Stablecoins, which are a category of digital currency, have many favorable characteristics. Payments can be settled essentially instantaneously, and "unbanked" individuals can easily use them. Their supplies are not limited, so potential problems with deflation do not arise with stable coins as they potentially could with limited forms of digital currencies.

Unlike other cryptocurrencies, such as Bitcoin and Ether that exhibit extreme levels of price volatility, the values of stable coins tend to be stable. Many stable coin issuers claim that their tokens are fully "backed" by reserves.

However, assets that can experience their own periods of illiquidity and price dislocation represent a significant proportion of the reserves of some stable coin issuers. If the confidence of investors in the value of their holdings is shaken, the stable coin issuers can experience "runs," much like commercial banks before the advent of deposit insurance and the creation of a robust supervisory and regulatory framework.

If the explosive growth that stable coins have enjoyed in recent years continues in coming years, then periods of financial market volatility could potentially become extreme.

Stablecoin issuers have largely operated in a regulatory vacuum until now. But regulators have become acutely aware of the potential risks that stable coins present, and they are scrambling to catch up.
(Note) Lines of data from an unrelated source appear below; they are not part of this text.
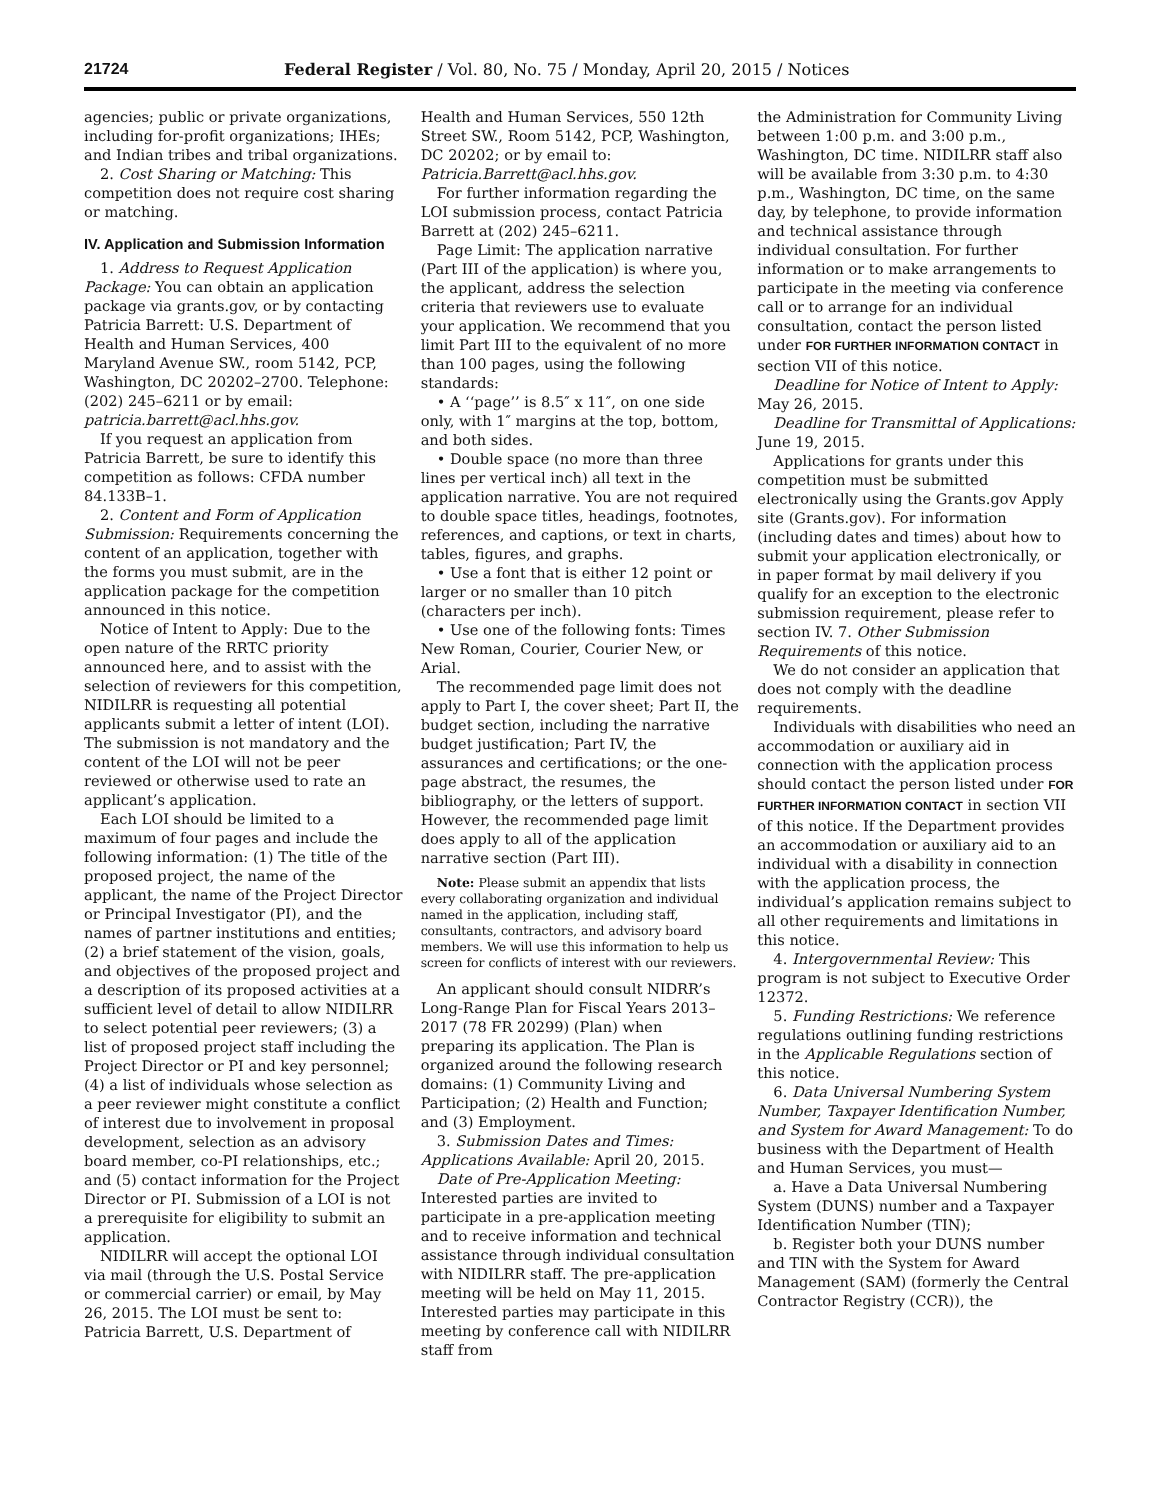21724 Federal Register / Vol. 80, No. 75 / Monday, April 20, 2015 / Notices
agencies; public or private organizations, including for-profit organizations; IHEs; and Indian tribes and tribal organizations.
2. Cost Sharing or Matching: This competition does not require cost sharing or matching.
IV. Application and Submission Information
1. Address to Request Application Package: You can obtain an application package via grants.gov, or by contacting Patricia Barrett: U.S. Department of Health and Human Services, 400 Maryland Avenue SW., room 5142, PCP, Washington, DC 20202–2700. Telephone: (202) 245–6211 or by email: patricia.barrett@acl.hhs.gov.
If you request an application from Patricia Barrett, be sure to identify this competition as follows: CFDA number 84.133B–1.
2. Content and Form of Application Submission: Requirements concerning the content of an application, together with the forms you must submit, are in the application package for the competition announced in this notice.
Notice of Intent to Apply: Due to the open nature of the RRTC priority announced here, and to assist with the selection of reviewers for this competition, NIDILRR is requesting all potential applicants submit a letter of intent (LOI). The submission is not mandatory and the content of the LOI will not be peer reviewed or otherwise used to rate an applicant’s application.
Each LOI should be limited to a maximum of four pages and include the following information: (1) The title of the proposed project, the name of the applicant, the name of the Project Director or Principal Investigator (PI), and the names of partner institutions and entities; (2) a brief statement of the vision, goals, and objectives of the proposed project and a description of its proposed activities at a sufficient level of detail to allow NIDILRR to select potential peer reviewers; (3) a list of proposed project staff including the Project Director or PI and key personnel; (4) a list of individuals whose selection as a peer reviewer might constitute a conflict of interest due to involvement in proposal development, selection as an advisory board member, co-PI relationships, etc.; and (5) contact information for the Project Director or PI. Submission of a LOI is not a prerequisite for eligibility to submit an application.
NIDILRR will accept the optional LOI via mail (through the U.S. Postal Service or commercial carrier) or email, by May 26, 2015. The LOI must be sent to: Patricia Barrett, U.S. Department of
Health and Human Services, 550 12th Street SW., Room 5142, PCP, Washington, DC 20202; or by email to: Patricia.Barrett@acl.hhs.gov.
For further information regarding the LOI submission process, contact Patricia Barrett at (202) 245–6211.
Page Limit: The application narrative (Part III of the application) is where you, the applicant, address the selection criteria that reviewers use to evaluate your application. We recommend that you limit Part III to the equivalent of no more than 100 pages, using the following standards:
• A ‘‘page’’ is 8.5″ x 11″, on one side only, with 1″ margins at the top, bottom, and both sides.
• Double space (no more than three lines per vertical inch) all text in the application narrative. You are not required to double space titles, headings, footnotes, references, and captions, or text in charts, tables, figures, and graphs.
• Use a font that is either 12 point or larger or no smaller than 10 pitch (characters per inch).
• Use one of the following fonts: Times New Roman, Courier, Courier New, or Arial.
The recommended page limit does not apply to Part I, the cover sheet; Part II, the budget section, including the narrative budget justification; Part IV, the assurances and certifications; or the one-page abstract, the resumes, the bibliography, or the letters of support. However, the recommended page limit does apply to all of the application narrative section (Part III).
Note: Please submit an appendix that lists every collaborating organization and individual named in the application, including staff, consultants, contractors, and advisory board members. We will use this information to help us screen for conflicts of interest with our reviewers.
An applicant should consult NIDRR’s Long-Range Plan for Fiscal Years 2013–2017 (78 FR 20299) (Plan) when preparing its application. The Plan is organized around the following research domains: (1) Community Living and Participation; (2) Health and Function; and (3) Employment.
3. Submission Dates and Times: Applications Available: April 20, 2015.
Date of Pre-Application Meeting: Interested parties are invited to participate in a pre-application meeting and to receive information and technical assistance through individual consultation with NIDILRR staff. The pre-application meeting will be held on May 11, 2015. Interested parties may participate in this meeting by conference call with NIDILRR staff from
the Administration for Community Living between 1:00 p.m. and 3:00 p.m., Washington, DC time. NIDILRR staff also will be available from 3:30 p.m. to 4:30 p.m., Washington, DC time, on the same day, by telephone, to provide information and technical assistance through individual consultation. For further information or to make arrangements to participate in the meeting via conference call or to arrange for an individual consultation, contact the person listed under FOR FURTHER INFORMATION CONTACT in section VII of this notice.
Deadline for Notice of Intent to Apply: May 26, 2015.
Deadline for Transmittal of Applications: June 19, 2015.
Applications for grants under this competition must be submitted electronically using the Grants.gov Apply site (Grants.gov). For information (including dates and times) about how to submit your application electronically, or in paper format by mail delivery if you qualify for an exception to the electronic submission requirement, please refer to section IV. 7. Other Submission Requirements of this notice.
We do not consider an application that does not comply with the deadline requirements.
Individuals with disabilities who need an accommodation or auxiliary aid in connection with the application process should contact the person listed under FOR FURTHER INFORMATION CONTACT in section VII of this notice. If the Department provides an accommodation or auxiliary aid to an individual with a disability in connection with the application process, the individual’s application remains subject to all other requirements and limitations in this notice.
4. Intergovernmental Review: This program is not subject to Executive Order 12372.
5. Funding Restrictions: We reference regulations outlining funding restrictions in the Applicable Regulations section of this notice.
6. Data Universal Numbering System Number, Taxpayer Identification Number, and System for Award Management: To do business with the Department of Health and Human Services, you must—
a. Have a Data Universal Numbering System (DUNS) number and a Taxpayer Identification Number (TIN);
b. Register both your DUNS number and TIN with the System for Award Management (SAM) (formerly the Central Contractor Registry (CCR)), the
Some federal agencies have recommended that Congress pass legislation that would require stable coin issuers to become insured depository institutions, which would be subject to supervision and regulation by the appropriate regulatory bodies.

Furthermore, private stable coin issuers may soon face competition from central banks that are gearing up to issue their own digital currencies. We will discuss central bank digital currencies (CBDCs) in Part III of this series.